=== DATA SUPPLIED ===
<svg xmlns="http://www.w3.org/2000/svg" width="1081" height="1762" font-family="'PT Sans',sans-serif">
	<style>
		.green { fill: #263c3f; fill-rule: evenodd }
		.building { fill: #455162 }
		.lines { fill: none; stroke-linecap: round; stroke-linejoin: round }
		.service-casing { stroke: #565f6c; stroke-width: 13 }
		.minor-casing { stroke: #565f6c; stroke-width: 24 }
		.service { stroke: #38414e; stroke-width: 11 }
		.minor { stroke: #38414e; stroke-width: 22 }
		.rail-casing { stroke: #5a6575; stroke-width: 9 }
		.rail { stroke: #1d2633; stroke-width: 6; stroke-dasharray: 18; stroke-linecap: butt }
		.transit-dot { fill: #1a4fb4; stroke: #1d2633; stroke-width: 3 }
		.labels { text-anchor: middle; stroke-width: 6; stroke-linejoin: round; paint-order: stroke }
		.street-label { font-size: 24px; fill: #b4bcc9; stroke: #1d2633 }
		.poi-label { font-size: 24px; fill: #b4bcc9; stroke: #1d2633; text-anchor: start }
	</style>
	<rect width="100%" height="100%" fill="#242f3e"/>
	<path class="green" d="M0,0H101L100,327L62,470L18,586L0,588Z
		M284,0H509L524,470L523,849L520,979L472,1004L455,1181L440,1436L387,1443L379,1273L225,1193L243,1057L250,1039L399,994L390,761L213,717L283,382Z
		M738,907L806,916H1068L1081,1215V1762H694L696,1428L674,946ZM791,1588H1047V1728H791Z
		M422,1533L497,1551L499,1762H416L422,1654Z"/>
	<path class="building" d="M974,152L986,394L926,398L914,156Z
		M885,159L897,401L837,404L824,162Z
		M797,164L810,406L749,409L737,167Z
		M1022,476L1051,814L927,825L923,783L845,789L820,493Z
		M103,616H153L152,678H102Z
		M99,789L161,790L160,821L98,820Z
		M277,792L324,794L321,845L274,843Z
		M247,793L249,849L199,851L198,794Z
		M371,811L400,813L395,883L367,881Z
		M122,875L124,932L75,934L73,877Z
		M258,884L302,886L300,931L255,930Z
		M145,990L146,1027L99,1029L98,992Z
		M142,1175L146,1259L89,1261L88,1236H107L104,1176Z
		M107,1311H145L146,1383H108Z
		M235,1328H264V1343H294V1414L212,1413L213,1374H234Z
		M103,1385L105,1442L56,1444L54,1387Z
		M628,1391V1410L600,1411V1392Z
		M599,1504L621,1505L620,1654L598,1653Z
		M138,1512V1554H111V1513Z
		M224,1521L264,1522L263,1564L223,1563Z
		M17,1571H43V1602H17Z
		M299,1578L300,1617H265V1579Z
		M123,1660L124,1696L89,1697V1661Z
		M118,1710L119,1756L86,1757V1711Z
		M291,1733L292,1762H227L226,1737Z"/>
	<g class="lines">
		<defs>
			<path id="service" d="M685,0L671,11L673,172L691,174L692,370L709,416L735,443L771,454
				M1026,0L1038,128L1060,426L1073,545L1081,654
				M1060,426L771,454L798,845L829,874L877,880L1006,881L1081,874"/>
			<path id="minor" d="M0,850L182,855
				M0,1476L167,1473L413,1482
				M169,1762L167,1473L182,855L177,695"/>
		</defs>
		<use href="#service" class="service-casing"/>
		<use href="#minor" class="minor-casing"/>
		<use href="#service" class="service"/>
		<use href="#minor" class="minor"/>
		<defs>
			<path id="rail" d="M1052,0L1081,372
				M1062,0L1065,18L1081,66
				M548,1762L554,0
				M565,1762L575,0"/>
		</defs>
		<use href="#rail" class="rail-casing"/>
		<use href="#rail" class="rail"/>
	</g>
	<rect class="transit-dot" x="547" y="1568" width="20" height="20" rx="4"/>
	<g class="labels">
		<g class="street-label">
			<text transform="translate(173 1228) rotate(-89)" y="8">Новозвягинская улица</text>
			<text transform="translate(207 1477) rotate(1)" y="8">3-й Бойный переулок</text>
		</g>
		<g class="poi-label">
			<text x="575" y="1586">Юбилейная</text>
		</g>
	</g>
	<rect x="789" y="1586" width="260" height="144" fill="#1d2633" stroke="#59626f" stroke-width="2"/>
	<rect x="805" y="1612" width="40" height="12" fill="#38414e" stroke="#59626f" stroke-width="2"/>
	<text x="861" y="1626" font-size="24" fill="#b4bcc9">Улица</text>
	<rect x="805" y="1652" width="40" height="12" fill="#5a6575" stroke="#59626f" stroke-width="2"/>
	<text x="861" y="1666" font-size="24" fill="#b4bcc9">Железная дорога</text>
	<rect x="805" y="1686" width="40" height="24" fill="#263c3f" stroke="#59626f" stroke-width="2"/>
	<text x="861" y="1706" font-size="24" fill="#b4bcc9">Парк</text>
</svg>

=== WORK INSTRUCTION ===
Each line of the data must be returned exactly.

=== ANSWER SECTION ===
<svg xmlns="http://www.w3.org/2000/svg" width="1081" height="1762" font-family="'PT Sans',sans-serif">
	<style>
		.green { fill: #263c3f; fill-rule: evenodd }
		.building { fill: #455162 }
		.lines { fill: none; stroke-linecap: round; stroke-linejoin: round }
		.service-casing { stroke: #565f6c; stroke-width: 13 }
		.minor-casing { stroke: #565f6c; stroke-width: 24 }
		.service { stroke: #38414e; stroke-width: 11 }
		.minor { stroke: #38414e; stroke-width: 22 }
		.rail-casing { stroke: #5a6575; stroke-width: 9 }
		.rail { stroke: #1d2633; stroke-width: 6; stroke-dasharray: 18; stroke-linecap: butt }
		.transit-dot { fill: #1a4fb4; stroke: #1d2633; stroke-width: 3 }
		.labels { text-anchor: middle; stroke-width: 6; stroke-linejoin: round; paint-order: stroke }
		.street-label { font-size: 24px; fill: #b4bcc9; stroke: #1d2633 }
		.poi-label { font-size: 24px; fill: #b4bcc9; stroke: #1d2633; text-anchor: start }
	</style>
	<rect width="100%" height="100%" fill="#242f3e"/>
	<path class="green" d="M0,0H101L100,327L62,470L18,586L0,588Z
		M284,0H509L524,470L523,849L520,979L472,1004L455,1181L440,1436L387,1443L379,1273L225,1193L243,1057L250,1039L399,994L390,761L213,717L283,382Z
		M738,907L806,916H1068L1081,1215V1762H694L696,1428L674,946ZM791,1588H1047V1728H791Z
		M422,1533L497,1551L499,1762H416L422,1654Z"/>
	<path class="building" d="M974,152L986,394L926,398L914,156Z
		M885,159L897,401L837,404L824,162Z
		M797,164L810,406L749,409L737,167Z
		M1022,476L1051,814L927,825L923,783L845,789L820,493Z
		M103,616H153L152,678H102Z
		M99,789L161,790L160,821L98,820Z
		M277,792L324,794L321,845L274,843Z
		M247,793L249,849L199,851L198,794Z
		M371,811L400,813L395,883L367,881Z
		M122,875L124,932L75,934L73,877Z
		M258,884L302,886L300,931L255,930Z
		M145,990L146,1027L99,1029L98,992Z
		M142,1175L146,1259L89,1261L88,1236H107L104,1176Z
		M107,1311H145L146,1383H108Z
		M235,1328H264V1343H294V1414L212,1413L213,1374H234Z
		M103,1385L105,1442L56,1444L54,1387Z
		M628,1391V1410L600,1411V1392Z
		M599,1504L621,1505L620,1654L598,1653Z
		M138,1512V1554H111V1513Z
		M224,1521L264,1522L263,1564L223,1563Z
		M17,1571H43V1602H17Z
		M299,1578L300,1617H265V1579Z
		M123,1660L124,1696L89,1697V1661Z
		M118,1710L119,1756L86,1757V1711Z
		M291,1733L292,1762H227L226,1737Z"/>
	<g class="lines">
		<defs>
			<path id="service" d="M685,0L671,11L673,172L691,174L692,370L709,416L735,443L771,454
				M1026,0L1038,128L1060,426L1073,545L1081,654
				M1060,426L771,454L798,845L829,874L877,880L1006,881L1081,874"/>
			<path id="minor" d="M0,850L182,855
				M0,1476L167,1473L413,1482
				M169,1762L167,1473L182,855L177,695"/>
		</defs>
		<use href="#service" class="service-casing"/>
		<use href="#minor" class="minor-casing"/>
		<use href="#service" class="service"/>
		<use href="#minor" class="minor"/>
		<defs>
			<path id="rail" d="M1052,0L1081,372
				M1062,0L1065,18L1081,66
				M548,1762L554,0
				M565,1762L575,0"/>
		</defs>
		<use href="#rail" class="rail-casing"/>
		<use href="#rail" class="rail"/>
	</g>
	<rect class="transit-dot" x="547" y="1568" width="20" height="20" rx="4"/>
	<g class="labels">
		<g class="street-label">
			<text transform="translate(173 1228) rotate(-89)" y="8">Новозвягинская улица</text>
			<text transform="translate(207 1477) rotate(1)" y="8">3-й Бойный переулок</text>
		</g>
		<g class="poi-label">
			<text x="575" y="1586">Юбилейная</text>
		</g>
	</g>
	<rect x="789" y="1586" width="260" height="144" fill="#1d2633" stroke="#59626f" stroke-width="2"/>
	<rect x="805" y="1612" width="40" height="12" fill="#38414e" stroke="#59626f" stroke-width="2"/>
	<text x="861" y="1626" font-size="24" fill="#b4bcc9">Улица</text>
	<rect x="805" y="1652" width="40" height="12" fill="#5a6575" stroke="#59626f" stroke-width="2"/>
	<text x="861" y="1666" font-size="24" fill="#b4bcc9">Железная дорога</text>
	<rect x="805" y="1686" width="40" height="24" fill="#263c3f" stroke="#59626f" stroke-width="2"/>
	<text x="861" y="1706" font-size="24" fill="#b4bcc9">Парк</text>
</svg>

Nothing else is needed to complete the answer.